Yesterday I upgraded from Ubuntu Edgy Eft to Ubuntu Feisty Fawn (which is not yet released, usual disclaimers apply, don't use it or it will poison your hamster etc.)
Upgrades are harsh environments for a computer; they're the computing equivalent of replacing the engine in your car. Even in skilled hands, things can go wrong, and you don't want to get an error message telling you anything went wrong, even if it seems innocuous, because your computer might be about to give up the ghost completely. (This is the computing equivalent of watching a mechanic walk over to you slowly from your car. This man is a heavyset man in grease-blackened denims, wiping his hands with a red rag, looking down at the ground, walking slowly while he tries to get a read on how you're going to react to the news of your car's impending trip to the scrapyard.)

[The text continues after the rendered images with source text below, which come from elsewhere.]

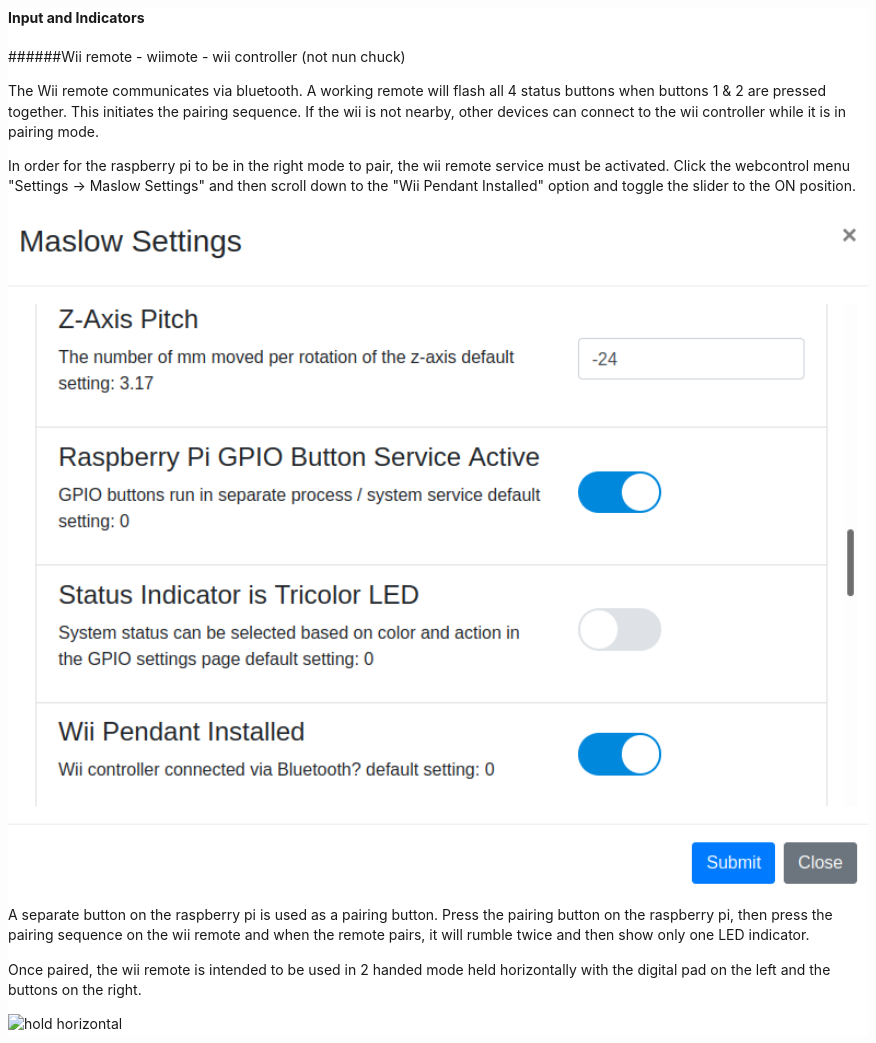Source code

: #### Input and Indicators

######Wii remote - wiimote - wii controller (not nun chuck)

The Wii remote communicates via bluetooth.  A working remote will flash all 4 status buttons when buttons 1 & 2 are pressed together.  This initiates the pairing sequence.  If the wii is not nearby, other devices can connect to the wii controller while it is in pairing mode.  

In order for the raspberry pi to be in the right mode to pair, the wii remote service must be activated.  Click the webcontrol menu "Settings -> Maslow Settings" and then scroll down to the "Wii Pendant Installed" option and toggle the slider to the ON position.

<img src="../assets/input-indicators/wii_setting.png" alt="wii setting" width="100%">

A separate button on the raspberry pi is used as a pairing button.  Press the pairing button on the raspberry pi, then press the pairing sequence on the wii remote and when the remote pairs, it will rumble twice and then show only one LED indicator.

Once paired, the wii remote is intended to be used in 2 handed mode held horizontally with the digital pad on the left and the buttons on the right.  

<img src="../assets/input-indicators/wiihold.jpg" alt="hold horizontal" width="100%">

Thus, before I began this process, so fraught as it is with the risk of doom, it was with great pleasure that I pushed the "snapshot" button on my VMware application. If doom happens, I can just undo it. (In this case, doom did not happen. Feisty Fawn is running right now. Ubuntu is really a joy.)
You may not have used virtualization software yet. You might be thinking about how slow it makes things, how you don't want to have even more complexity in your computing environment. Forget all that.
VMware is awesome. I have allocated 512MB to my VMware instance, which is running on my solo-core uniprocessor laptop. I can run all of my usual productivity applications, compile and build packages for software, run my D&D software (most of which is written in Java). I can even watch high-resolution video, with audio, and get a decent rate, and that's inside the guest. If I wanted to play a fullscreen immersive game, I might use the host computer for that, but that's OK; that's what it's there for. (I use a Windows host, mostly because it's the default OS of this laptop.)